Ich frage mich, gab es je die Zeit, in der Zeit die Wunden heilte? Warum existiert dieser Spruch überhaupt? Warum wird nicht gesagt: Wunden vernarben? Und das würde immer noch einen kompletten Raum offen halten. Jede Narbe, die ich trage, ist anders, fühlt sich anders an. Sie werden mit der Zeit unauffälliger, sie verwachsen sich mit der Zeit mit dem Rest um sie heraus, sie werden irgendwie integriert. Aber sie bleiben immer da, werden von den Besitzern gesehen und gespürt, es sind dann doch eher empfindliche Stellen, die sich auch weitaus verletzlicher anfühlen, als der Rest. Manche Narben verheilen nie ganz. Sehr gerne die im Kopf und Herzen. Die Zeit lehrt einen im Idealfall irgendwann, die Narben akzeptieren zu lernen, vielleicht erfüllt die ein oder andere einen sogar mit Stolz, andere dürfen nie auch nur angeschaut werden, müssen im Idealfall so gut wie möglich in ihrer Existenz verdrängt werden. Unser Paket an die nächsten Generationen. Egal ob individuell oder kollektiv.

März 2022. Krieg in Städte, in denen Gedenkorte für Opfer des 2. Weltkrieg erneut im Bombenhagel versinken. Ad hoc werden 100 Milliarden ins deutsche Militär gepumpt. 5 bis 10 Millionen Flüchtlinge. Es ist nicht der erste Krieg in meinem Leben. Aber gefühlt sind wir diesmal unleugbar mittendrin. Zu mindestens medial. Was hat die Zeit in den letzten 20 Jahren, nachdem ich meinen Kriegsdienst verweigert habe, nur an Verirrungen geführt. Und ein Raunen geht durch die deutschen Linken, die in ihren Weltbildern erschüttert sind. Dabei ist es am Ende doch recht einfach: Krieg in nicht Computer Simulations Spiele Situationen erzeugt nur Verlierer, auf der Seite der normalen Menschen zu mindestens. Viele zu viele Verlierer. Unendlich Narben. Unendlich Leid.

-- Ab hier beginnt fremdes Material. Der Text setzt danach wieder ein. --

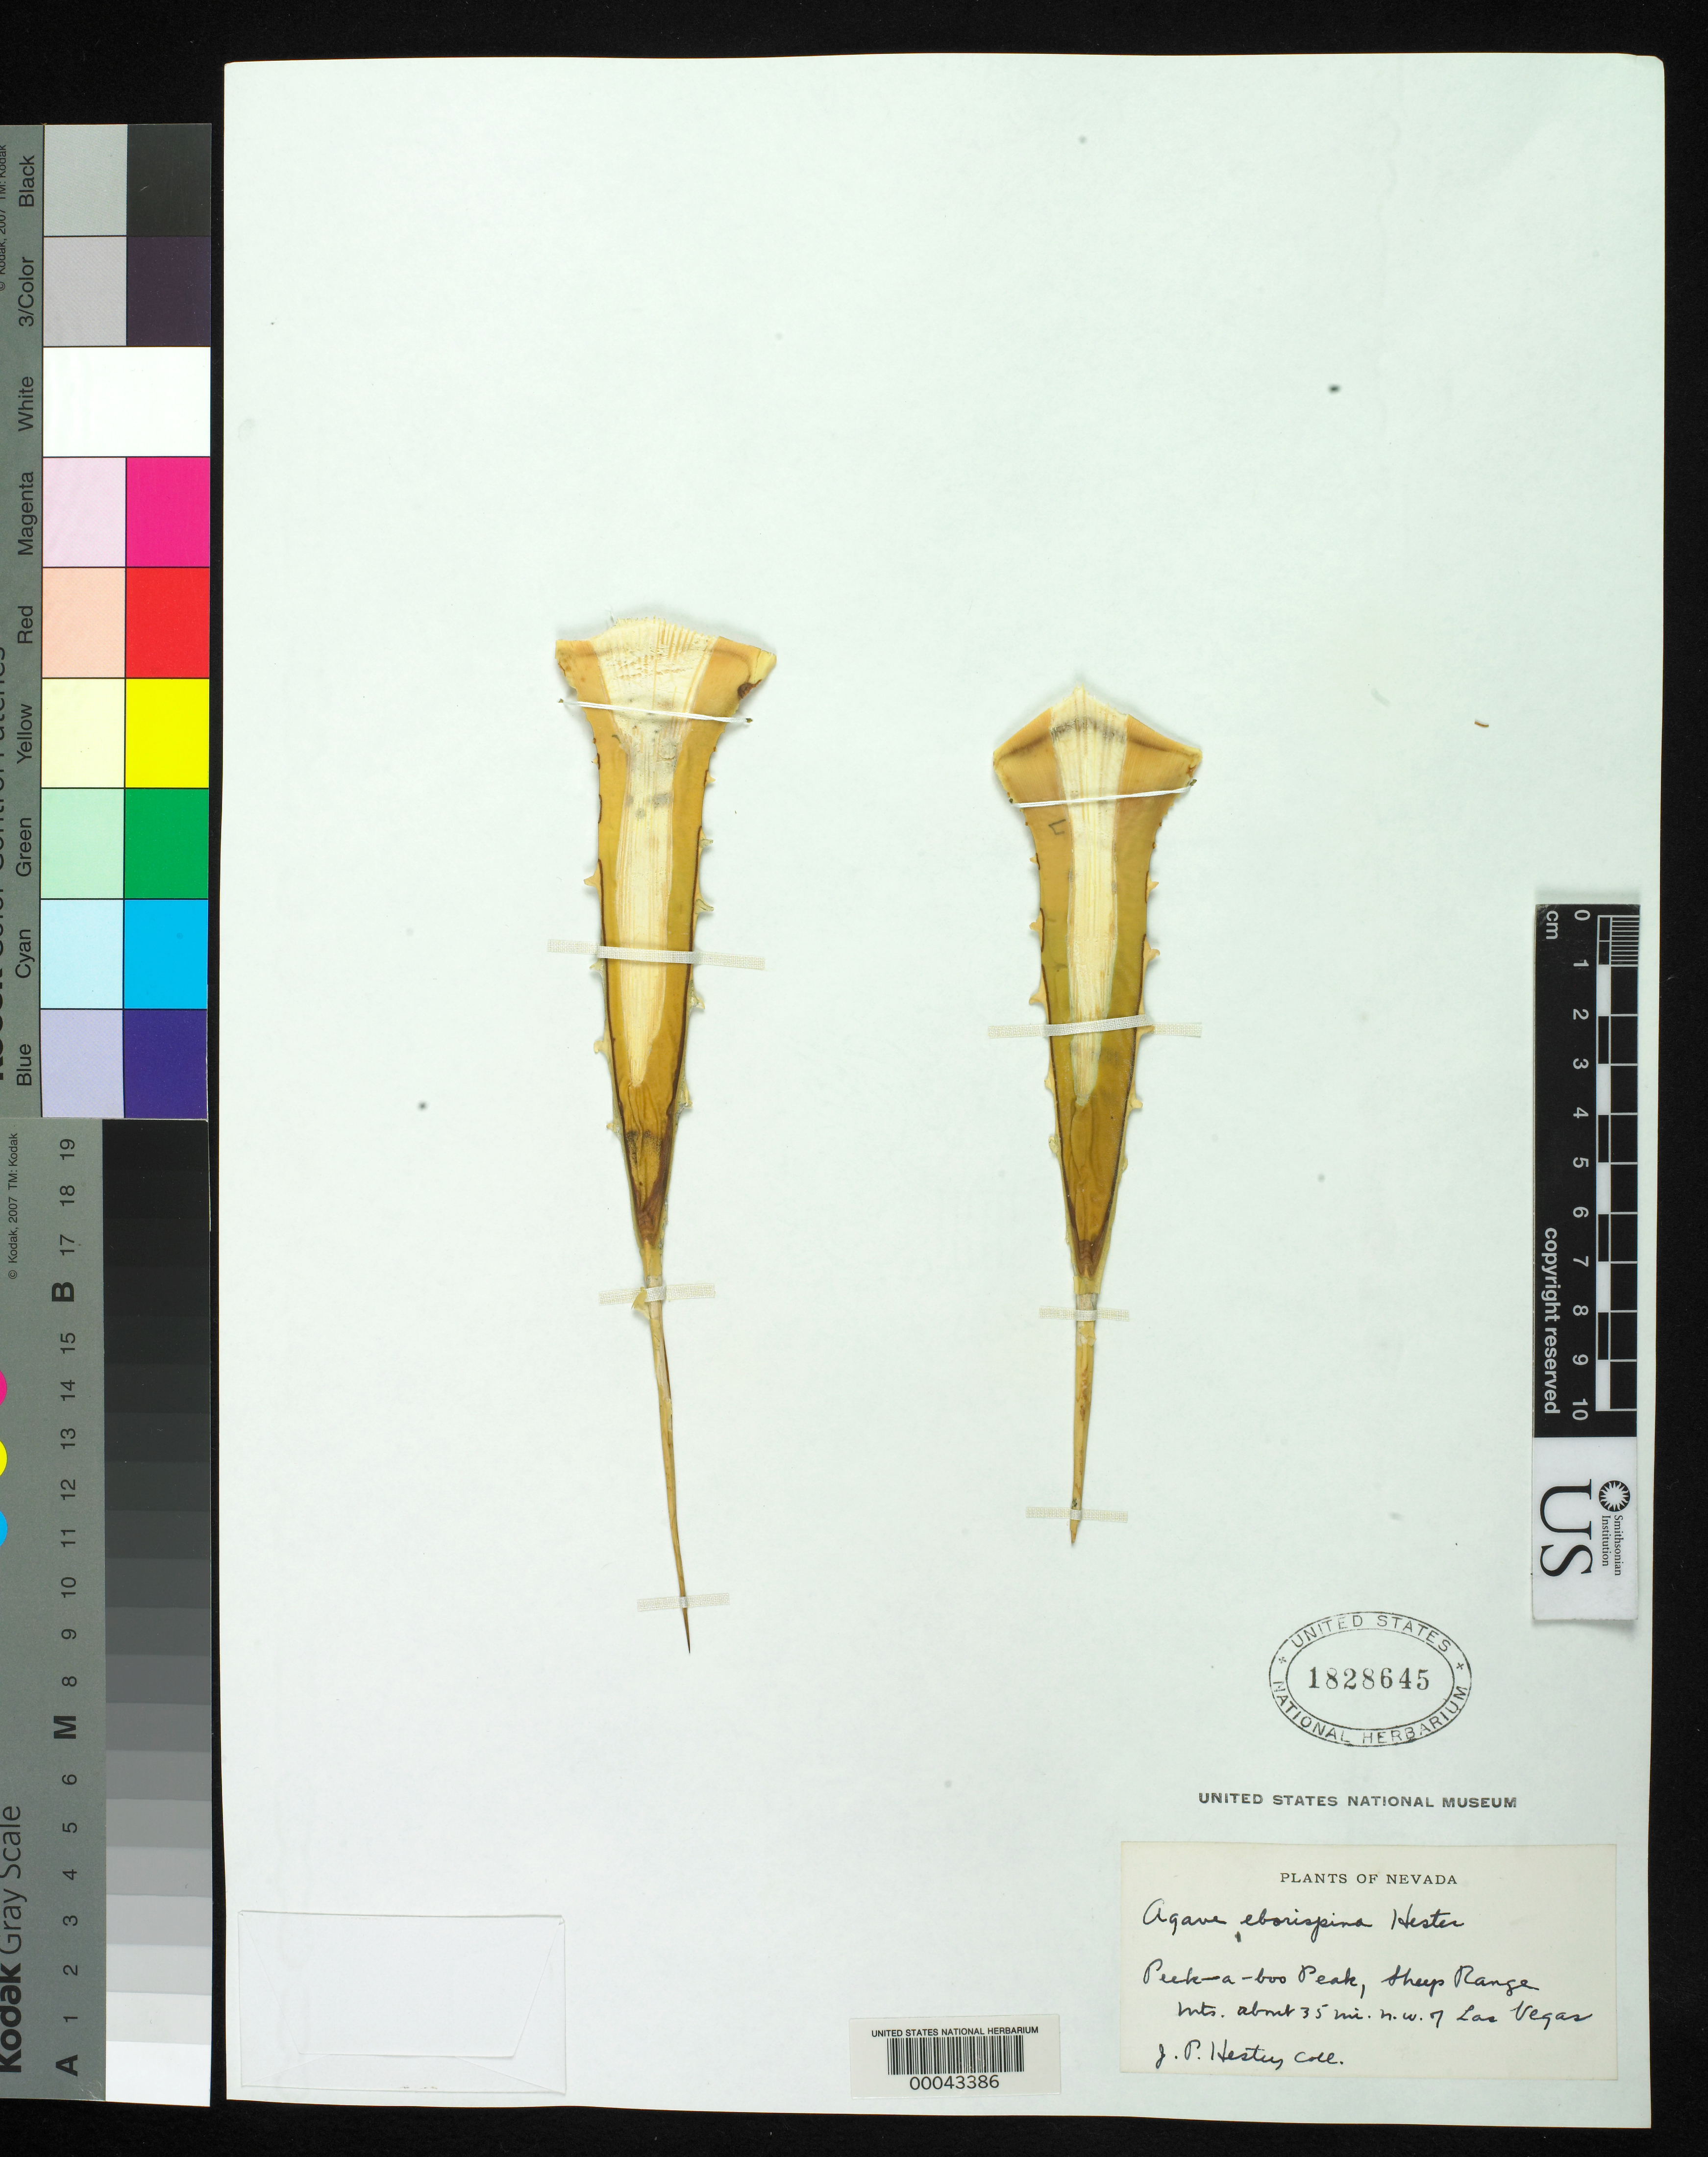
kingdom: Plantae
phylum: Tracheophyta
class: Liliopsida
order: Asparagales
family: Asparagaceae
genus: Agave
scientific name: Agave utahensis var. eborispina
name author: (Hester) Breitung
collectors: J. P. Hester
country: United States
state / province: Nevada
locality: Peek-a-boo peak, sheep range mts., about 35 mi nw of las vegas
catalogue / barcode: US 1828645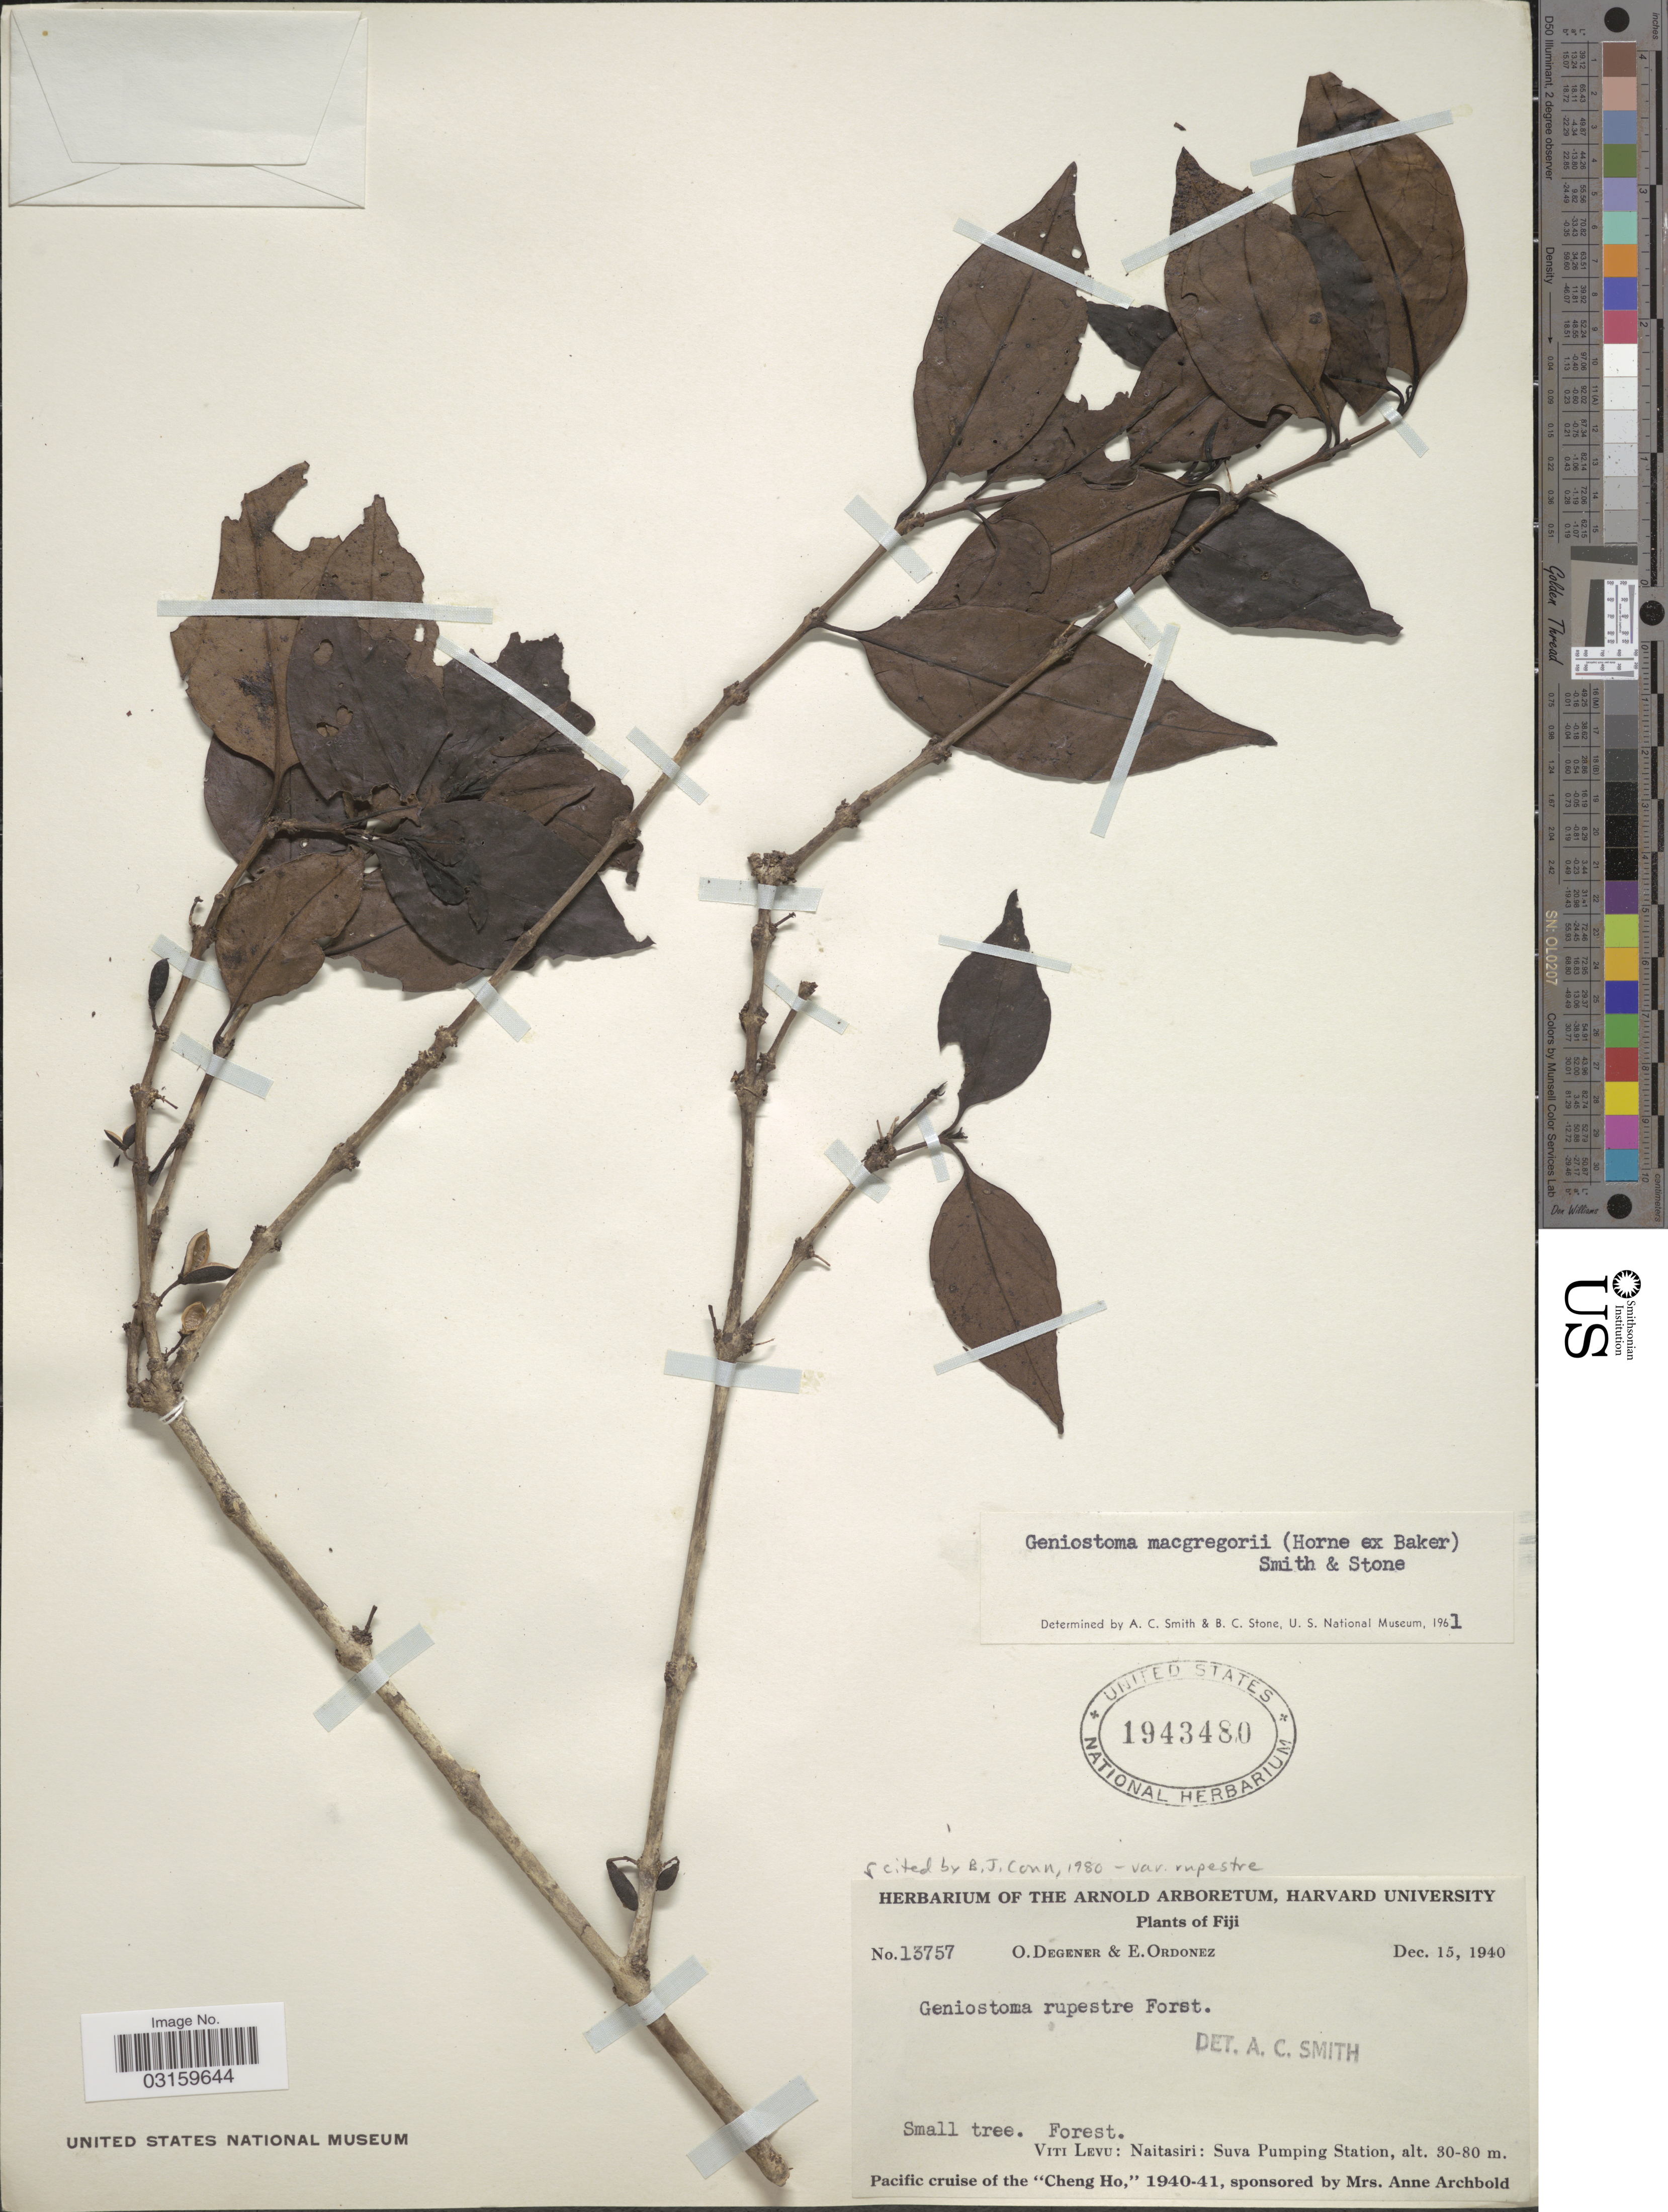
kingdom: Plantae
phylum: Tracheophyta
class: Magnoliopsida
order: Gentianales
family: Loganiaceae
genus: Geniostoma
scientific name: Geniostoma rupestre var. rupestre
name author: J.R. Forst. & G. Forst.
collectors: O. Degener & E. Ordonez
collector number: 13757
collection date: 1940-12-15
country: Fiji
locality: Viti Levu: Naitasiri: Suva Pumping Station.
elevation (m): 30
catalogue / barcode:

Ein aufwühlender März. Es sind zwei Stücke geworden. Sehr unterschiedlich in der Art. Ich konnte mich nicht entscheiden. Sie stehen beide für diesen Monat. Einer alleine war nicht die Lösung. Also müssen beide gemeinsam für den März stehen. Zu viele Gefühle, um sie in ein Lied zu packen.



Gespielt und aufgenommen am: 12.03.2022

Etüde 22022022

Die Gattung Etüde ist und war stets negativ belegt meinerseits. Da ist immer das graue Czerny Notenbuch im Kopf. Warum es grau war, und nicht schwarz, verstehe ich rückblickend nicht wirklich (czerny = schwarz in tschechisch). Etüden haben, wenn überhaupt, nur kleine Ideen, kleine Fluchten. Kleine Farbklekse im schwarz weissen Alltag. Ansonsten bleiben sie eine Übung. So wie der Februar immer eine Übung ist. Nicht zu verzweifeln, nicht die Hoffnung aufzugeben, die Sonne wird irgendwann den grauen Matsch durchbrechen, das erste Grün wird durchkommen. Das Leben erwacht wieder langsam. Ein anstrengender Monat. Ein Monat des Aushaltens.

Der Februar hat sein Lied zwei Tage vor dem russischen Einmarsch in die Ukraine bekommen. Etüden sind auch Momentaufnahmen. Vorbei, sobald verklungen. Ich könnte sie nicht wiederholen. Und sie ist, wie sie ist, weil sie anders sein sollte. Und das ist sie geworden. So passt sie dann doch auch zu dem Ende des Monats: zwei Tage später begann ein Krieg in Europa. Ein Krieg, der mir näher ist als die Stadt Freiburg, also rein von der geographischen Distanz. Und auch wenn die Hoffnung existiert, dass der Krieg bald möglichst ein Ende finden mag: was der Krieg im Inneren zerstört hat, wird Generationen überdauern. Und die Fragen, die eine solche Situation aus der Ferne aufwirft, erschlagen einen mit solcher Wucht und Traurigkeit, so dass ich froh war, einer bereits aufgenommen Etüde zuhören zu können. Ordnung in einer Unordnung. Und ein offenes Ende.